_Task to carry out_. Write out every entry below word for word, leaving nothing out.

━━ Exercise data ━━

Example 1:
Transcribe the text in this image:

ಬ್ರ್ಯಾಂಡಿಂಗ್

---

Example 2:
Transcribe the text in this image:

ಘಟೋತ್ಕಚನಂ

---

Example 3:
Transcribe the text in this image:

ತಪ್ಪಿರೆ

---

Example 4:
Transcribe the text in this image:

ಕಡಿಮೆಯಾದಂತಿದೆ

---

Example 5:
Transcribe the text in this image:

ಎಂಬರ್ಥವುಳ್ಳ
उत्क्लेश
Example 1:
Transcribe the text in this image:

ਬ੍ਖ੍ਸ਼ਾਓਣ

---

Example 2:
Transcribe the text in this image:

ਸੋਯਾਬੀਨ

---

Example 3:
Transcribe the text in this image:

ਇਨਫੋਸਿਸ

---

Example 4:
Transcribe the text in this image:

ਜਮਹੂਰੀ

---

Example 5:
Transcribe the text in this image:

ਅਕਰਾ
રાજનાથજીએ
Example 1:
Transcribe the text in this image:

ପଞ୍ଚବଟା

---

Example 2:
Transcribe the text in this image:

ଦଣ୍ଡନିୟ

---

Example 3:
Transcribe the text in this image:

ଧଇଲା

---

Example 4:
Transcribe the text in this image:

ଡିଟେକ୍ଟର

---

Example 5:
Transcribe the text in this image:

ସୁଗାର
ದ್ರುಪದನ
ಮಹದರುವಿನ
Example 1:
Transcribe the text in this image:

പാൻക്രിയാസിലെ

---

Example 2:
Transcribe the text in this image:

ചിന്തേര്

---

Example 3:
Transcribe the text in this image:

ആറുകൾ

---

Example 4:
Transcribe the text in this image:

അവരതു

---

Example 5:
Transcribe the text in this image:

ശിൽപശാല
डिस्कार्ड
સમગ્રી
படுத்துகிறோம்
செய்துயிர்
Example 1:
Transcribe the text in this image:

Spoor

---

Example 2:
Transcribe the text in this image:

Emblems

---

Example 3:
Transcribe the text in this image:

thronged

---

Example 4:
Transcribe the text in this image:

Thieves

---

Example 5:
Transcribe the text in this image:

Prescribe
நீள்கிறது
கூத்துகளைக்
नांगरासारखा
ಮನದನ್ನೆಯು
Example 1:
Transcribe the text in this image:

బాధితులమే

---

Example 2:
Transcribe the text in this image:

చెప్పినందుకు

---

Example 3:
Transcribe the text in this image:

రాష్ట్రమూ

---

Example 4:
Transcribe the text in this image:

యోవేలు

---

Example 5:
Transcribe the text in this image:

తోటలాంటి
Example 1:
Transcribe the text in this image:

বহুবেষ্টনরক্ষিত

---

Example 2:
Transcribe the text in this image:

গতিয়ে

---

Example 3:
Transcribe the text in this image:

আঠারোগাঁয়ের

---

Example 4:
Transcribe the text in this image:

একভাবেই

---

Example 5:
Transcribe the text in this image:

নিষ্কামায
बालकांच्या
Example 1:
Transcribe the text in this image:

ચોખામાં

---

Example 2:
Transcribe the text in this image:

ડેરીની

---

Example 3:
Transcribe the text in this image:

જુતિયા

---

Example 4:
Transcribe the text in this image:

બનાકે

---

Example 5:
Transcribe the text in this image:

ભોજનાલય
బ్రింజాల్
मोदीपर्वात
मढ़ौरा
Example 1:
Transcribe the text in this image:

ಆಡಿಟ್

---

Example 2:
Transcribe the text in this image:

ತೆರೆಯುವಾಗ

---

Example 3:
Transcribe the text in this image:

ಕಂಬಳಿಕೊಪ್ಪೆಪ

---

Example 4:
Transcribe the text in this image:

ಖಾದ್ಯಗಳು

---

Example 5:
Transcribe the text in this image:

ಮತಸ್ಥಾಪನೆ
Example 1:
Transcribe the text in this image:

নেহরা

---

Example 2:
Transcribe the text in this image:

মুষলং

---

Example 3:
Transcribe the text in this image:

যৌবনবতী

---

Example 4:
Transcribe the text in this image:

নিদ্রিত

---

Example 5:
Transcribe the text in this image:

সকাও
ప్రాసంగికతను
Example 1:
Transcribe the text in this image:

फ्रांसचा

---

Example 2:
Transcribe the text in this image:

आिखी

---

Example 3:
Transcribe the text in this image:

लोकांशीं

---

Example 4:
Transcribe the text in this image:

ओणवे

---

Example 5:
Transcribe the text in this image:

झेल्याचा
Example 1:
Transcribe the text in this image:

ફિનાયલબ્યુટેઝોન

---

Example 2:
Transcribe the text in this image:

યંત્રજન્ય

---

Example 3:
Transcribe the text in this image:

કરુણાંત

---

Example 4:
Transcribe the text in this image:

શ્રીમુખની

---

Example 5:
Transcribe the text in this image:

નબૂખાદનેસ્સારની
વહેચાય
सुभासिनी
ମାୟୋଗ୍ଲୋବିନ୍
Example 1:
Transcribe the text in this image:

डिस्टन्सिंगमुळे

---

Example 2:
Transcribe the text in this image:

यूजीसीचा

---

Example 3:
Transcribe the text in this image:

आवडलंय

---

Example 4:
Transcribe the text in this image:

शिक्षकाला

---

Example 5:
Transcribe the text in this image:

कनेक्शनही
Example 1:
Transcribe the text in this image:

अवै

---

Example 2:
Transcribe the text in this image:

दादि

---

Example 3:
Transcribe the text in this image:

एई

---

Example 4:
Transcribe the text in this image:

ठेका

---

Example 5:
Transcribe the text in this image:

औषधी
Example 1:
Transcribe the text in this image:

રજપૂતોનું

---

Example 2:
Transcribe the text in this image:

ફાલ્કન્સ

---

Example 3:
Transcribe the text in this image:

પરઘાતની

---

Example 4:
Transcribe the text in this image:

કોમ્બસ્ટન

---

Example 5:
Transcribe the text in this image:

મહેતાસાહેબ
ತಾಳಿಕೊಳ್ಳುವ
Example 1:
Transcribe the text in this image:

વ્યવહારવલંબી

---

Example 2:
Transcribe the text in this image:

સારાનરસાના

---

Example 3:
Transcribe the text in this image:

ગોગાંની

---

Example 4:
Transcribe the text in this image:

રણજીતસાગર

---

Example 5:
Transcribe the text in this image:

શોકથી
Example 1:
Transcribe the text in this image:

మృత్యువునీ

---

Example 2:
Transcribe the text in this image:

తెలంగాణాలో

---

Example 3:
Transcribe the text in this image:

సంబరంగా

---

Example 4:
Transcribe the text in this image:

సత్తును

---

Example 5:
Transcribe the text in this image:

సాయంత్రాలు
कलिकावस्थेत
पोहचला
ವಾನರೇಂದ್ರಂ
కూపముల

━━━

_Finished task_.
Example 1:
Transcribe the text in this image:

ಬ್ರ್ಯಾಂಡಿಂಗ್

---

Example 2:
Transcribe the text in this image:

ಘಟೋತ್ಕಚನಂ

---

Example 3:
Transcribe the text in this image:

ತಪ್ಪಿರೆ

---

Example 4:
Transcribe the text in this image:

ಕಡಿಮೆಯಾದಂತಿದೆ

---

Example 5:
Transcribe the text in this image:

ಎಂಬರ್ಥವುಳ್ಳ
उत्क्लेश
Example 1:
Transcribe the text in this image:

ਬ੍ਖ੍ਸ਼ਾਓਣ

---

Example 2:
Transcribe the text in this image:

ਸੋਯਾਬੀਨ

---

Example 3:
Transcribe the text in this image:

ਇਨਫੋਸਿਸ

---

Example 4:
Transcribe the text in this image:

ਜਮਹੂਰੀ

---

Example 5:
Transcribe the text in this image:

ਅਕਰਾ
રાજનાથજીએ
Example 1:
Transcribe the text in this image:

ପଞ୍ଚବଟା

---

Example 2:
Transcribe the text in this image:

ଦଣ୍ଡନିୟ

---

Example 3:
Transcribe the text in this image:

ଧଇଲା

---

Example 4:
Transcribe the text in this image:

ଡିଟେକ୍ଟର

---

Example 5:
Transcribe the text in this image:

ସୁଗାର
ದ್ರುಪದನ
ಮಹದರುವಿನ
Example 1:
Transcribe the text in this image:

പാൻക്രിയാസിലെ

---

Example 2:
Transcribe the text in this image:

ചിന്തേര്

---

Example 3:
Transcribe the text in this image:

ആറുകൾ

---

Example 4:
Transcribe the text in this image:

അവരതു

---

Example 5:
Transcribe the text in this image:

ശിൽപശാല
डिस्कार्ड
સમગ્રી
படுத்துகிறோம்
செய்துயிர்
Example 1:
Transcribe the text in this image:

Spoor

---

Example 2:
Transcribe the text in this image:

Emblems

---

Example 3:
Transcribe the text in this image:

thronged

---

Example 4:
Transcribe the text in this image:

Thieves

---

Example 5:
Transcribe the text in this image:

Prescribe
நீள்கிறது
கூத்துகளைக்
नांगरासारखा
ಮನದನ್ನೆಯು
Example 1:
Transcribe the text in this image:

బాధితులమే

---

Example 2:
Transcribe the text in this image:

చెప్పినందుకు

---

Example 3:
Transcribe the text in this image:

రాష్ట్రమూ

---

Example 4:
Transcribe the text in this image:

యోవేలు

---

Example 5:
Transcribe the text in this image:

తోటలాంటి
Example 1:
Transcribe the text in this image:

বহুবেষ্টনরক্ষিত

---

Example 2:
Transcribe the text in this image:

গতিয়ে

---

Example 3:
Transcribe the text in this image:

আঠারোগাঁয়ের

---

Example 4:
Transcribe the text in this image:

একভাবেই

---

Example 5:
Transcribe the text in this image:

নিষ্কামায
बालकांच्या
Example 1:
Transcribe the text in this image:

ચોખામાં

---

Example 2:
Transcribe the text in this image:

ડેરીની

---

Example 3:
Transcribe the text in this image:

જુતિયા

---

Example 4:
Transcribe the text in this image:

બનાકે

---

Example 5:
Transcribe the text in this image:

ભોજનાલય
బ్రింజాల్
मोदीपर्वात
मढ़ौरा
Example 1:
Transcribe the text in this image:

ಆಡಿಟ್

---

Example 2:
Transcribe the text in this image:

ತೆರೆಯುವಾಗ

---

Example 3:
Transcribe the text in this image:

ಕಂಬಳಿಕೊಪ್ಪೆಪ

---

Example 4:
Transcribe the text in this image:

ಖಾದ್ಯಗಳು

---

Example 5:
Transcribe the text in this image:

ಮತಸ್ಥಾಪನೆ
Example 1:
Transcribe the text in this image:

নেহরা

---

Example 2:
Transcribe the text in this image:

মুষলং

---

Example 3:
Transcribe the text in this image:

যৌবনবতী

---

Example 4:
Transcribe the text in this image:

নিদ্রিত

---

Example 5:
Transcribe the text in this image:

সকাও
ప్రాసంగికతను
Example 1:
Transcribe the text in this image:

फ्रांसचा

---

Example 2:
Transcribe the text in this image:

आिखी

---

Example 3:
Transcribe the text in this image:

लोकांशीं

---

Example 4:
Transcribe the text in this image:

ओणवे

---

Example 5:
Transcribe the text in this image:

झेल्याचा
Example 1:
Transcribe the text in this image:

ફિનાયલબ્યુટેઝોન

---

Example 2:
Transcribe the text in this image:

યંત્રજન્ય

---

Example 3:
Transcribe the text in this image:

કરુણાંત

---

Example 4:
Transcribe the text in this image:

શ્રીમુખની

---

Example 5:
Transcribe the text in this image:

નબૂખાદનેસ્સારની
વહેચાય
सुभासिनी
ମାୟୋଗ୍ଲୋବିନ୍
Example 1:
Transcribe the text in this image:

डिस्टन्सिंगमुळे

---

Example 2:
Transcribe the text in this image:

यूजीसीचा

---

Example 3:
Transcribe the text in this image:

आवडलंय

---

Example 4:
Transcribe the text in this image:

शिक्षकाला

---

Example 5:
Transcribe the text in this image:

कनेक्शनही
Example 1:
Transcribe the text in this image:

अवै

---

Example 2:
Transcribe the text in this image:

दादि

---

Example 3:
Transcribe the text in this image:

एई

---

Example 4:
Transcribe the text in this image:

ठेका

---

Example 5:
Transcribe the text in this image:

औषधी
Example 1:
Transcribe the text in this image:

રજપૂતોનું

---

Example 2:
Transcribe the text in this image:

ફાલ્કન્સ

---

Example 3:
Transcribe the text in this image:

પરઘાતની

---

Example 4:
Transcribe the text in this image:

કોમ્બસ્ટન

---

Example 5:
Transcribe the text in this image:

મહેતાસાહેબ
ತಾಳಿಕೊಳ್ಳುವ
Example 1:
Transcribe the text in this image:

વ્યવહારવલંબી

---

Example 2:
Transcribe the text in this image:

સારાનરસાના

---

Example 3:
Transcribe the text in this image:

ગોગાંની

---

Example 4:
Transcribe the text in this image:

રણજીતસાગર

---

Example 5:
Transcribe the text in this image:

શોકથી
Example 1:
Transcribe the text in this image:

మృత్యువునీ

---

Example 2:
Transcribe the text in this image:

తెలంగాణాలో

---

Example 3:
Transcribe the text in this image:

సంబరంగా

---

Example 4:
Transcribe the text in this image:

సత్తును

---

Example 5:
Transcribe the text in this image:

సాయంత్రాలు
कलिकावस्थेत
पोहचला
ವಾನರೇಂದ್ರಂ
కూపముల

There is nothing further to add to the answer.